自笑庵:ともやの時おりおりのメッセージ

HP~スペインの大地とその心を描く~澤口友彌の世界でつづったブログ (2003 - 2011 年)

25. 通過すればよし

新年おめでとうございます。

新しい年を迎えるとわしなりに心の1つの区切り、節目として所感めいたものを頭だけでまとめてみる癖がある。その中で、いましがた頭に浮かんだやつをたとえ話的に放言させてもらうと、当世はどうも「その時その場だけを通過(クリア)できればよし」という雰囲気でやたらと目まぐるしく動いているだけ、といえるんじゃないかな。

Tablas de esqui Carving

Carving sky (c) Tomoya Sawaguchi 2004

だいぶ古い話になるが、現在40~50代の連中の大学進学用内申書を用意したときのこと。

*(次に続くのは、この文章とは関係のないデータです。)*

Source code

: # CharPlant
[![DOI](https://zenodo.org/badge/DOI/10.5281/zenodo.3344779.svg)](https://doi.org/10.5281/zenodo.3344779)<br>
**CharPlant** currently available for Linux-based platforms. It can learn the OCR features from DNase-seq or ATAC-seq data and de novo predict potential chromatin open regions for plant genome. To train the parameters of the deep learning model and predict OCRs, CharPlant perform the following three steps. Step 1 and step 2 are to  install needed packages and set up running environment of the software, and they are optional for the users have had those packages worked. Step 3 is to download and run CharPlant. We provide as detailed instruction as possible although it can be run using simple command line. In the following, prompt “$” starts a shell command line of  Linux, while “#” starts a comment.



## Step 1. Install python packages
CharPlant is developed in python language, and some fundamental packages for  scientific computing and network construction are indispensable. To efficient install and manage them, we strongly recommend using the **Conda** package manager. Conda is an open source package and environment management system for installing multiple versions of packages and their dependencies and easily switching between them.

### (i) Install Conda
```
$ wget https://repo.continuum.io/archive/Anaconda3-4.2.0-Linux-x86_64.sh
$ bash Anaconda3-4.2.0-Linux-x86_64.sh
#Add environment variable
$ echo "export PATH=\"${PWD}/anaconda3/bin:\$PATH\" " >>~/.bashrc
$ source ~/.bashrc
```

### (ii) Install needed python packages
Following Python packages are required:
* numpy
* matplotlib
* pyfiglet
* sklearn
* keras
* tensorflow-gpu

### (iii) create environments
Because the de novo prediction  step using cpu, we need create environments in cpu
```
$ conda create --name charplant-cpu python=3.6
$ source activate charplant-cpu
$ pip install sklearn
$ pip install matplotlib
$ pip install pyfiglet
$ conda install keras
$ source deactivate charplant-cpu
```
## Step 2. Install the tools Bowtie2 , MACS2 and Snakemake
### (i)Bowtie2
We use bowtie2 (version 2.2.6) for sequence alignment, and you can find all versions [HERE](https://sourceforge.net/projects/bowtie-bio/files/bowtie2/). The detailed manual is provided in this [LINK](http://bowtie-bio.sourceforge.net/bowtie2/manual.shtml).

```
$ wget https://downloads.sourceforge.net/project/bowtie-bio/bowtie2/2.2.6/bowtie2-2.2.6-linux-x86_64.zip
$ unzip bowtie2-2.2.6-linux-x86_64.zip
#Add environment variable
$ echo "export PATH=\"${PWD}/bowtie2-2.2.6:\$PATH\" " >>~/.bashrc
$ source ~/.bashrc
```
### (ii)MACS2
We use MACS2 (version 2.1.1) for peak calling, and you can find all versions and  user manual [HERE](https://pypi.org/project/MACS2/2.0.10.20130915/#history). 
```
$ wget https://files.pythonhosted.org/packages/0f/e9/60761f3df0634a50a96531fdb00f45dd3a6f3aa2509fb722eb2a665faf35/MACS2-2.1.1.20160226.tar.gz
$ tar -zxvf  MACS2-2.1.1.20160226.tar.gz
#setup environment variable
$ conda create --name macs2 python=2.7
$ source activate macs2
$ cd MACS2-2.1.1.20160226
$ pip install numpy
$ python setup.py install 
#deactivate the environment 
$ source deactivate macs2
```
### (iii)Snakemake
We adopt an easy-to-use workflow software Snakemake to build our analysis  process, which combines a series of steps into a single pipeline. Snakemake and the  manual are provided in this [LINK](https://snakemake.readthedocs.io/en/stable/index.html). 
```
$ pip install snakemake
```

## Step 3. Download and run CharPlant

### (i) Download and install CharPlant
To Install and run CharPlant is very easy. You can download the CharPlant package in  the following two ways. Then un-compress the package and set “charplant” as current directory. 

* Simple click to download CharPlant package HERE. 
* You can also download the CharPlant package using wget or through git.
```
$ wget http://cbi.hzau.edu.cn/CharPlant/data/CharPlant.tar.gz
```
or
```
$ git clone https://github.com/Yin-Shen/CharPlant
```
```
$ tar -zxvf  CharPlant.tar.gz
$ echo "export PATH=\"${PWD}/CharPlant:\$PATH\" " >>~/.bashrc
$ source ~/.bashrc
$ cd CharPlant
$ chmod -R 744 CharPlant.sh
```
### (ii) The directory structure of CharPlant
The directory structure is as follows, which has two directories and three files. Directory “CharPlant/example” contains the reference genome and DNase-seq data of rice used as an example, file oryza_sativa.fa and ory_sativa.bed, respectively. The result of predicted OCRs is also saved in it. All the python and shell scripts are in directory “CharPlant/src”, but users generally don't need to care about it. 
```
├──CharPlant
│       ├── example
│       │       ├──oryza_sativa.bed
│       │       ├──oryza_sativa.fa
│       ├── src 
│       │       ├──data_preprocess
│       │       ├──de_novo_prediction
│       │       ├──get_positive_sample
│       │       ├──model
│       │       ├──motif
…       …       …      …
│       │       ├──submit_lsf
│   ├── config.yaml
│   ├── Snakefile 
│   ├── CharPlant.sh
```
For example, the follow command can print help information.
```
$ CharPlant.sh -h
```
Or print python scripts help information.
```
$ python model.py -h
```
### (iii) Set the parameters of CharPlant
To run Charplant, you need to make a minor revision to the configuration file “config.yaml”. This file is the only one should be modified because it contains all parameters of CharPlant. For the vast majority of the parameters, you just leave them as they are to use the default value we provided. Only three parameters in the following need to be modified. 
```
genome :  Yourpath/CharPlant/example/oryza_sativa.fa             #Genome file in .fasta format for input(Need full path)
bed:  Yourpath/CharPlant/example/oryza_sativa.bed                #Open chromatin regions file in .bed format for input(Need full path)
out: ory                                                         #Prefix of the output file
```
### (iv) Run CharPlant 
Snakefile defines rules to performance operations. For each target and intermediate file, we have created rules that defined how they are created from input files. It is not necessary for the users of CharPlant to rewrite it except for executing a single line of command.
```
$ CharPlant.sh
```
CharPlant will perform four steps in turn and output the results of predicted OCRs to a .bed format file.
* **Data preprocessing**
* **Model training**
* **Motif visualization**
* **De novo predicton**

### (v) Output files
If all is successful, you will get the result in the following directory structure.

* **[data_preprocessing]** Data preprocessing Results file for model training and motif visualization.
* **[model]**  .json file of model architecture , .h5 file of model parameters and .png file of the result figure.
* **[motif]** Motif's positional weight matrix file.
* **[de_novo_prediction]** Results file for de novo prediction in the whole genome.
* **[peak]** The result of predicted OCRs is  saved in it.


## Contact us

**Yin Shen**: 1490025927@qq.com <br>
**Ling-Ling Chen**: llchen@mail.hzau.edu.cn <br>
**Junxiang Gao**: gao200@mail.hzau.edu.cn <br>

本人の性格欄にどう書けばよいのか大変迷ったものだった。空言は書けないが出来るだけ好人物に思わせるように表現しなければならん。そんなとき、どうも目立たない存在、特徴の少ない生徒にはとにかく「温厚」と書いた記憶がある。

本当は、自己主張がなく賛否の意思表示もあいまい、全体の流れの中に混ざり込んで流されていく、俗に言うその他大勢。無関心ではないが、その時その場を自分が不利にならないように抵抗なくうまく通過しさえすれば特に矛盾も感じないような人間。そういう者を温厚と表現した。

こんなわしなりの「内申書用温厚人物」がなにか最近特に増えてきたようだ。その上、すでに根づいている欧米的利己主義や打算思考に上乗せして物質過剰からくる精神の空回りというか、連続性のない一過性を繰り返すような生き様から、事を始める前は他人を当てにし世話にもなるが、終われば(通過すれば)まったく無しの礫という現象となってあらわれてきている。

まやかしも含め、うまく丸め込んで辻褄を合わせ、その場を通過できれば可。こんな発想法がまかり通れば「世の中、政治的過ぎる…」といわざるをえない。

そのようなはったり含みの世渡り心は政治の場に任せておけばよいと思う。わしらとしては、お互い痛みを共有することによってまともな人間社会が成り立つという極めて初歩的な道理に立ち戻らないと、欧米の政治家のように損得・駆け引きが見え見えで、この場さえ通過できればと上目使いの醜い顔になってしまうんじゃないか、と気にかかる。

わしも今、そっと己の顔を鏡で見たところだ。生きた人間としての湿度が失せて、剥製化していないか?と。今年も天衣無縫、ありのままの生き様で、イベリアの大地を素直に描き続けよう!と鏡の顔に話しかけた。